-------- EXTRACT PROVIDED --------

Git can't be made consistent

decklin · on April 18, 2011

Another interesting case: http://www.kernel.org/pub/software/scm/git/docs/howto/revert...

I'm not sure if the "forget whatever happened" metaphor works for me. In the "revert a revert" article above, the problem is that merging a topic branch doesn't cause the first few commits on it to be applied if those commits were already merged but then reverted -- the revert has no effect on the merge. This is precisely because every commit object, since it includes it's parent's sha1, uniquely determines a history of changes, and commits in that are in both ancestries don't get re-applied.

In Bram's example, you have the opposite problem -- two commits are semantically the same but were made independently and have different sha1s. If Linus were drawing this diagram he would label them B and B' (and so on... there's a lot). To git, B' is totally different so a merge applies the change "again". If the other person had noticed this and reset their branch to the first B, the merge would be a fast-forward.

IMHO, the Don't Do That should apply to creating those commits (by cherry-picking, or not rebasing duplicated work) rather than merging. Not because such commits are morally wrong or something like that, but because git intentionally ("the stupid content tracker") doesn't handle them well. That's the tradeoff of the nice object model.

Our git workflow at my job is pretty messy and does run into this sort of stuff. I'd love something just a little more darcs-y, like say grafting together the two branches in the second example that arrive at the same content (without having to manage a local grafts file separate from the repository), but that opens many other cans of worms that I'm sure I'm not intelligent enough to deal with.

lysium · on April 18, 2011

Thanks for mentioning B', I first did not understand what the problem was. Merging B' will turn A to B', which is equivalent to B. This causes confusion if the author of the left branch intended to get rid of B.

riffraff · on April 18, 2011

>I have a little secret for you: Git can't be made to have eventual consistency

David Roundy, the initial author of darcs, seems to disagree on this. From https://github.com/droundy/iolaus : > I realized that the semantics of git are actually not nearly so far from those of darcs as I had previously thought. In particular, if we view each commit as describing a patch in its "primitive context" (to use darcs-speak), then there is basically a one-to-one mapping from darcs' semantics to a git repository.

gwern · on April 18, 2011

'actually not nearly so far', 'if we view each commit', 'there is basically' - many differences and gotchas can lurk in such qualifiers.

someisaac · on April 18, 2011

I am surprised to see this post from bram cohen, as he himself had a heated argument with linus torvalds on git design.

-------- PROVIDED INFORMATION --------

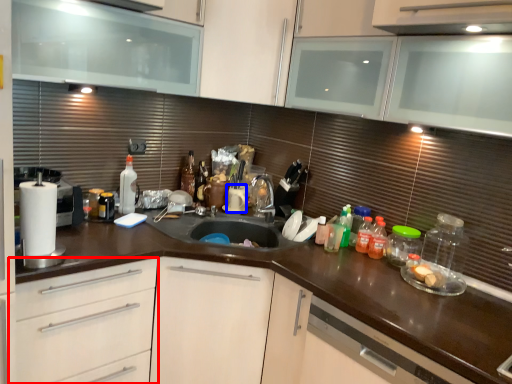
Question: Which object is closer to the camera taking this photo, drawer (highlighted by a red box) or appliance (highlighted by a blue box)?

Choices:
 (A) drawer
 (B) appliance

Answer: (A)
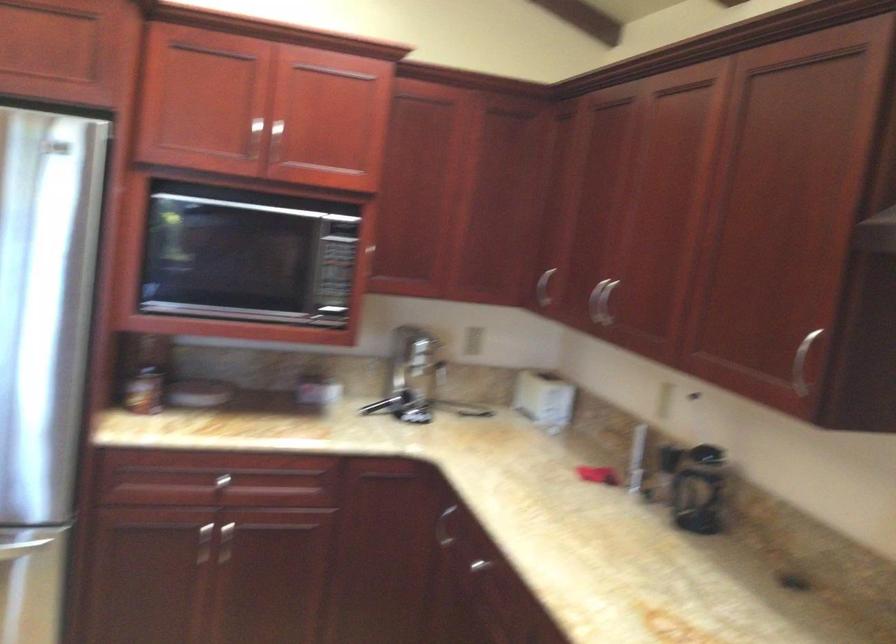
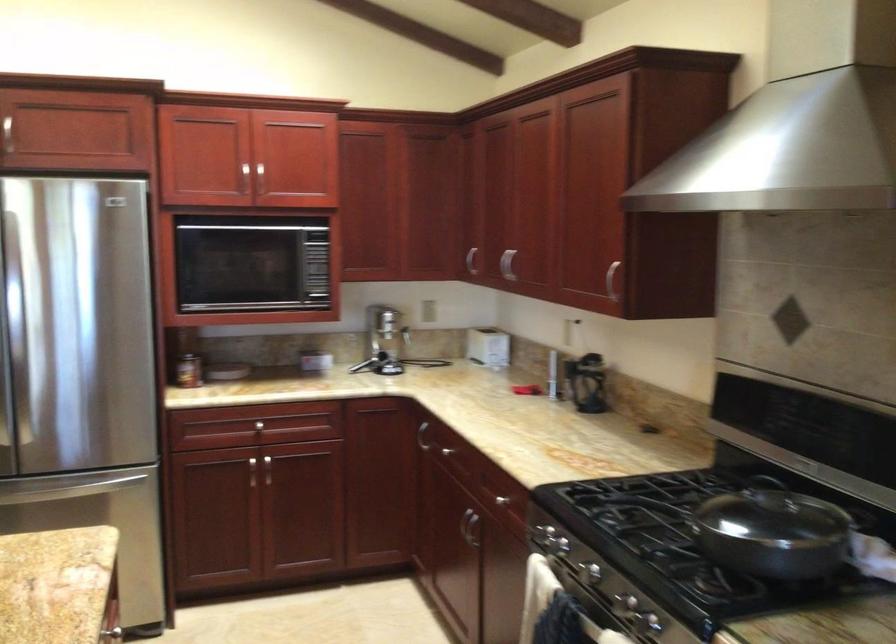
Locate, in the second image, the point that corresponds to point (446, 522) in the first image.

(421, 436)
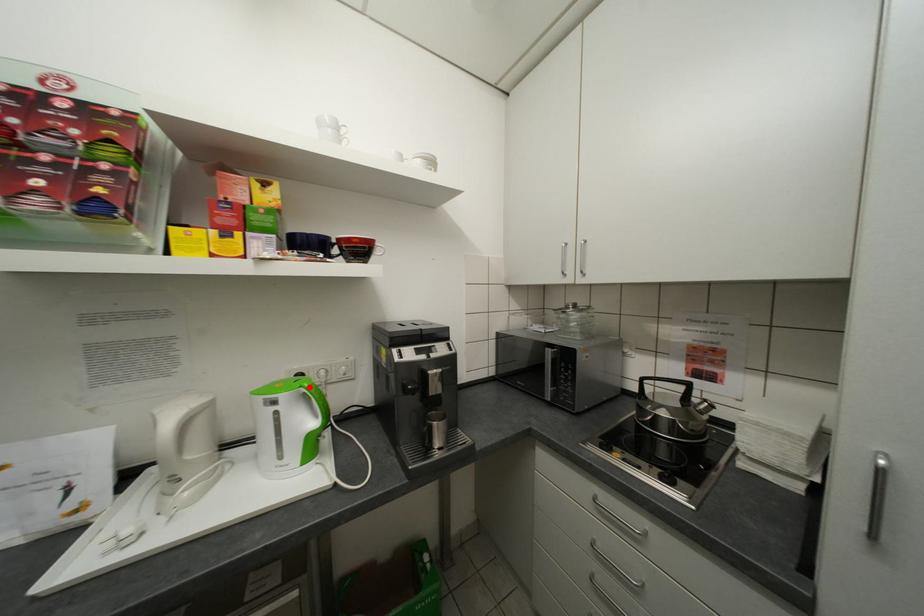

--------

● TASK INSTRUCTIONS:
A - According to the thread on Git consistency, who was the initial author of darcs?
B - Continue the forum thread on Git consistency from the point where it ends.
The records were drawn from a different source than the text.

● RESPONSES TO THE EXERCISE:
A - David Roundy

B -
http://www.gelato.unsw.edu.au/archives/git/0504/2153.html http://news.ycombinator.com/item?id=505876

ob · on April 18, 2011

Which he lost... i.e. Linus paid no attention to what Bram said ;)

bramcohen · on April 18, 2011

For some context, Git follows the same architecture as Codeville, so Linus didn't invent the idea (although he ripped it off from Monotone, not Codeville) and the argument was essentially about whether a simple three-way merge can be used in all cases, and the answer is no, because of criss-cross cases, and solutions for that have since been put into Git. It is the case that semantics which more closely resemble three way merge are preferred though, as explained in my post which this thread is about, but for reasons which nobody in the flame war you link to appreciated at the time.

jarin · on April 18, 2011

In short: Don't be a dummy and expect git to be some kind of advanced artificial intelligence.

divtxt · on April 18, 2011

Someone who knows this stuff please tell me if I my analysis is correct:

I see smart people pointing out "flaws" in software, not realizing the solution requires strong AI.

(e.g. yesterday's post: http://news.ycombinator.com/item?id=2455793)

dons · on April 18, 2011

Merging associativity doesn't require magic AI.

divtxt · on April 18, 2011

Sorry - I'm not sure what "merging associativity" is - can you give an example?

The above article gives us a simple example (A vs B) of a situation where doing the right thing requires a human aka strong AI because you need to know the "intent" of commit.

Is there a simple solution - or even a complex one - which would not require a human to verify?

For a similar analysis of yesterday's post, see this comment: http://news.ycombinator.com/item?id=2455970

dspillett · on April 18, 2011

Merge associativity would be where taking an initial stage and merging commit A then merging commit B (where A and B are commits created independently but from a common start point) always creates exactly the same results as merging in commit B followed by commit A. The word "associativity" in this instance is being used in the same sense as it is used in basic arithmetic: (1+A)+B === 1+(A+B) === (1+B)+A and (1xA)xB === 1x(AxB) === (1xB)xA.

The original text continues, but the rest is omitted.